Posted on 08/10/08 at 03:09:06 pm

Hello there. You look well – have you lost weight? Yes, I am looking a bit bronzed, now you mention it. Why so? Well I recently came back from South Africa: returning to my native land for the first time in two and a half years. It was great. My mum and dad killed a fatted calf. I got to mock the English to a wide and receptive audience. Good times.

I wrote about my time there on the Convoy To Cape Town tour in this week's NME, but space and focus meant the piece was more of an historical account of the evolution of their modern music scene. This, on the other hand, is the bit where I embrace the infinite space the internet brings and bang-on in more detail about the best local bands you could look up on the web.

continued...

By far and away my favourite thing to come out of SA in recent days is actually in England this month: Playdoe – comprising producer Sibot, ex-of the seminal turntablists The Reel Estate Agents, and MC Spoek.

Their freshly released mini-album has clung limpet-like to my CD player over the past few weeks – the production is off the nanging chain, and Spoek has a charming line in cheeky-chappy retro-rap. I'd place him somewhere between Spank Rock and Grandmaster Flash, though there's one track on there that sounds like MC Hammer's seminal Addams Family theme tune.

I'm still not sure whether I prefer the original version of their party-rotisserie 'It's That Beat', or the re-mixed hoover-house version. You can watch the latter below:

My long-term faves are Eat This, Horse - five porcelain-pretty youths from a private school, who sound not unlike a mildly-deranged version of NYC's favourite five porcelain-pretty youths from a private school.

Task objective:
Pick up the blog post about South African bands after its last sentence and keep writing it in the same voice.

Data rows:

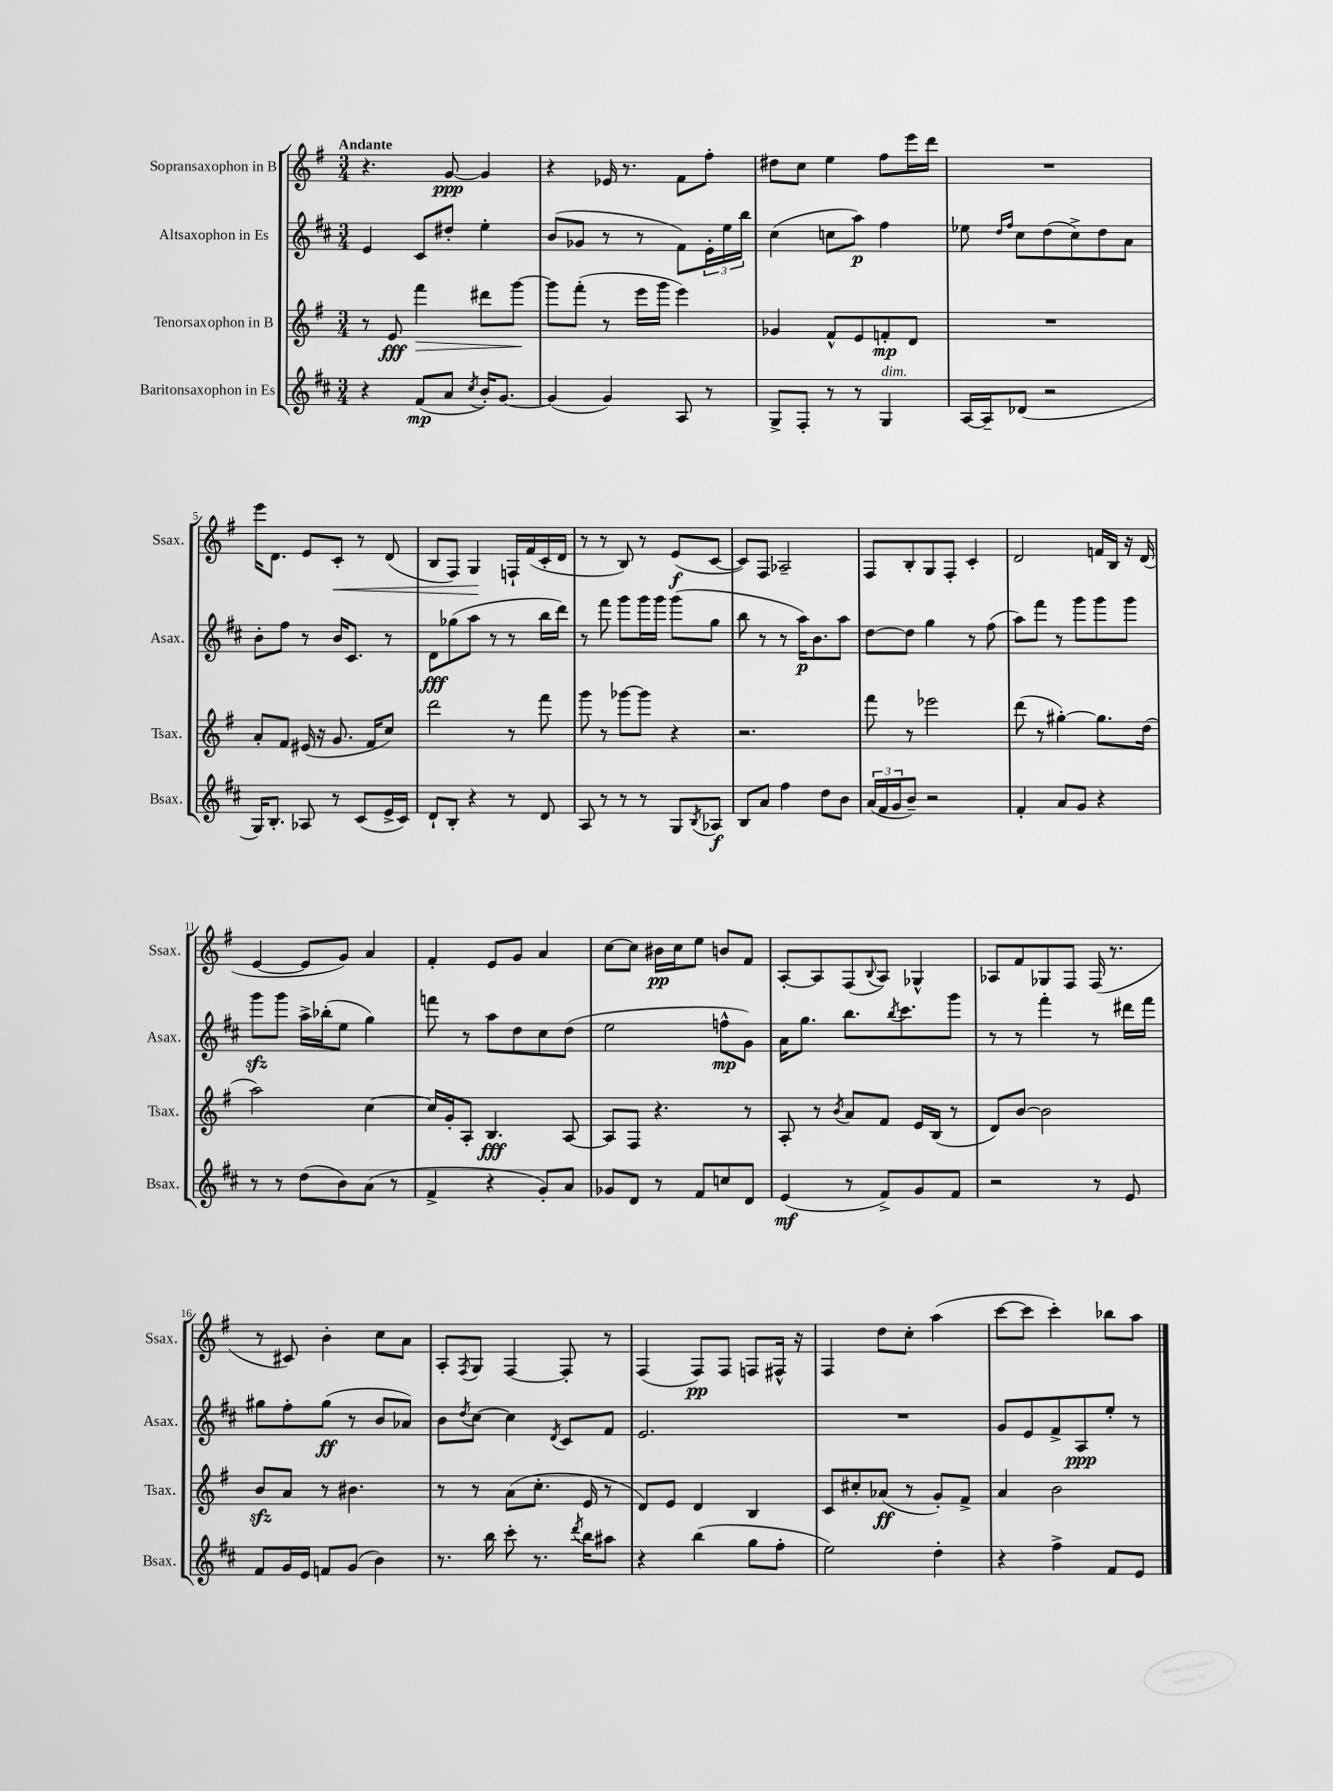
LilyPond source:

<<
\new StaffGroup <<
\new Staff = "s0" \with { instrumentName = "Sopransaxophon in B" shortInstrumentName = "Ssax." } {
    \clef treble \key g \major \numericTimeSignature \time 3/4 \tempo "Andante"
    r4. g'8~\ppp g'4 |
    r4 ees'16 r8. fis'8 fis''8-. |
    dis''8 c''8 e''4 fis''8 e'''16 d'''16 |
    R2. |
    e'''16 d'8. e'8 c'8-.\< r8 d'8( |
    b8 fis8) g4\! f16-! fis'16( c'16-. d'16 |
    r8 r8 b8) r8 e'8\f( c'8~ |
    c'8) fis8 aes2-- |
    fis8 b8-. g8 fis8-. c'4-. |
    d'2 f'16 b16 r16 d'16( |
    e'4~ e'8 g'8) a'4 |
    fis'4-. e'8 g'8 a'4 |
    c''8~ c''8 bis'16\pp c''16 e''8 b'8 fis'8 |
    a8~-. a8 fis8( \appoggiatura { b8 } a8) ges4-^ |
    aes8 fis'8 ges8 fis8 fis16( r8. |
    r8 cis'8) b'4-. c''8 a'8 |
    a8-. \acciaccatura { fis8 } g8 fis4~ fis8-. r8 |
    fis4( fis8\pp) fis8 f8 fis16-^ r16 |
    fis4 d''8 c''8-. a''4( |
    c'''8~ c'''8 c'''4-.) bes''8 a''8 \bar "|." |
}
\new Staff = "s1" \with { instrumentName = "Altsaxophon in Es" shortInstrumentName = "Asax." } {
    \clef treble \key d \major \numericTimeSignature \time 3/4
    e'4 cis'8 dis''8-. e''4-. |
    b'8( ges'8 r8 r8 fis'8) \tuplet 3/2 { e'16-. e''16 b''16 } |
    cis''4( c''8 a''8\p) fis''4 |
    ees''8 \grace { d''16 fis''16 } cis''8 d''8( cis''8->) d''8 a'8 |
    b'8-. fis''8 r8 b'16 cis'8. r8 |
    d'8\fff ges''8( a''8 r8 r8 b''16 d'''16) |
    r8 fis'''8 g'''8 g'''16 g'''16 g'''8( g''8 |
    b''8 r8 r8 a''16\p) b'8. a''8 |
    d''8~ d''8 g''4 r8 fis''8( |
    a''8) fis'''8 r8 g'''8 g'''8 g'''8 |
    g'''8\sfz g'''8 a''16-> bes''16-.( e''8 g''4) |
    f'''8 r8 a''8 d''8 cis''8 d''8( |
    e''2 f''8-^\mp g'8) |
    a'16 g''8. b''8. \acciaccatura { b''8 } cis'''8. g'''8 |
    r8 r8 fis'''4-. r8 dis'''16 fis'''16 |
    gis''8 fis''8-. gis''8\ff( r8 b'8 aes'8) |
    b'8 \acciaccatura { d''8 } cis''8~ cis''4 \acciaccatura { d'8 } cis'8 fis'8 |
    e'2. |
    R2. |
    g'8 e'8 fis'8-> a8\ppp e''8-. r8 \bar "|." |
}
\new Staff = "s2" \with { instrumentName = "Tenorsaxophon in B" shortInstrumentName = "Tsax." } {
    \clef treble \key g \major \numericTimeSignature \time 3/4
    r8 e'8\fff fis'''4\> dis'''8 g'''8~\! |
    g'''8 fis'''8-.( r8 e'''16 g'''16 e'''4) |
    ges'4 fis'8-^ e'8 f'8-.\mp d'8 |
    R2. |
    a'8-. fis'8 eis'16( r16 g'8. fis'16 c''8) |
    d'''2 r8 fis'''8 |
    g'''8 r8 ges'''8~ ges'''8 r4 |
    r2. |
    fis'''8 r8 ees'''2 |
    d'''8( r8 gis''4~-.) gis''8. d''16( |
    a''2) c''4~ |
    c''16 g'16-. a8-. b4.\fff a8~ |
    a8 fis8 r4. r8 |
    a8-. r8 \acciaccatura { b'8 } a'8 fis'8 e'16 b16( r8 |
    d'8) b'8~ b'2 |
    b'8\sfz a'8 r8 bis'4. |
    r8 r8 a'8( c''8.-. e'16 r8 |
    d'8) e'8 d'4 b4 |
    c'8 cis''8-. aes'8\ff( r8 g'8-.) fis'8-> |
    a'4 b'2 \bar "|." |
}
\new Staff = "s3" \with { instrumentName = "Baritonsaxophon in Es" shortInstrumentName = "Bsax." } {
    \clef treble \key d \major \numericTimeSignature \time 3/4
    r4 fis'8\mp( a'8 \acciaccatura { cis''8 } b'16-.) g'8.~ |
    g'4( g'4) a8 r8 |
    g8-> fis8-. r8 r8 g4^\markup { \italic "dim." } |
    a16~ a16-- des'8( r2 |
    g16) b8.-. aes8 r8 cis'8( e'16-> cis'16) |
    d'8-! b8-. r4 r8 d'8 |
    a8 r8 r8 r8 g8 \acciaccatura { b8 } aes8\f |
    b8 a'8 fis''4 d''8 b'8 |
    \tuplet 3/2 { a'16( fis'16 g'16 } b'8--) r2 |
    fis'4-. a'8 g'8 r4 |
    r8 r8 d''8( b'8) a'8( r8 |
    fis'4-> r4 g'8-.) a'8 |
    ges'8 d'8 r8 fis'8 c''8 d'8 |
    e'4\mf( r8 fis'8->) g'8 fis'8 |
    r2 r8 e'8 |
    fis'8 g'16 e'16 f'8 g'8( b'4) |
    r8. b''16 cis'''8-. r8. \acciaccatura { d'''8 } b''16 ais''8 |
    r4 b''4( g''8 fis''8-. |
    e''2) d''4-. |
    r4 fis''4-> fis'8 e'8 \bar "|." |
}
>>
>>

Response for this exercise:
They deny this entirely, and claim to be influenced by Orange Juice and Talking Heads. But then you would, wouldn't you? Check out 'Going Shopping' for a Roxy Music homage you could never feel cheated by. Or 'Nightwatching' for the third-best song The Strokes never wrote.

Right now, they're on semi-hiatus, with rumoured new material that, from their description of its genre-oblivious Moulinex of weird, would seem to sit somewhere near TV On The Radio's new 'un.

Dear John, Love Emma is the new side-project of Alex and John from the band: a brittle, prim alt.folk thing that a lot of people seem to love. Personally it leaves me a bit cold, but YOU DECIDE.

In my youth, I mis-spent a lot of time watching Cape Town's Black India. They seemed to marry the sinister precision of Franz Ferdinand's more oriental moments and pre-shit Placebo with the full-tilt fury of a young band. Reader, they positively rocked. Their bassist split in early 2006, the others fled to London, where they seem to have made a last stand before melting away entirely.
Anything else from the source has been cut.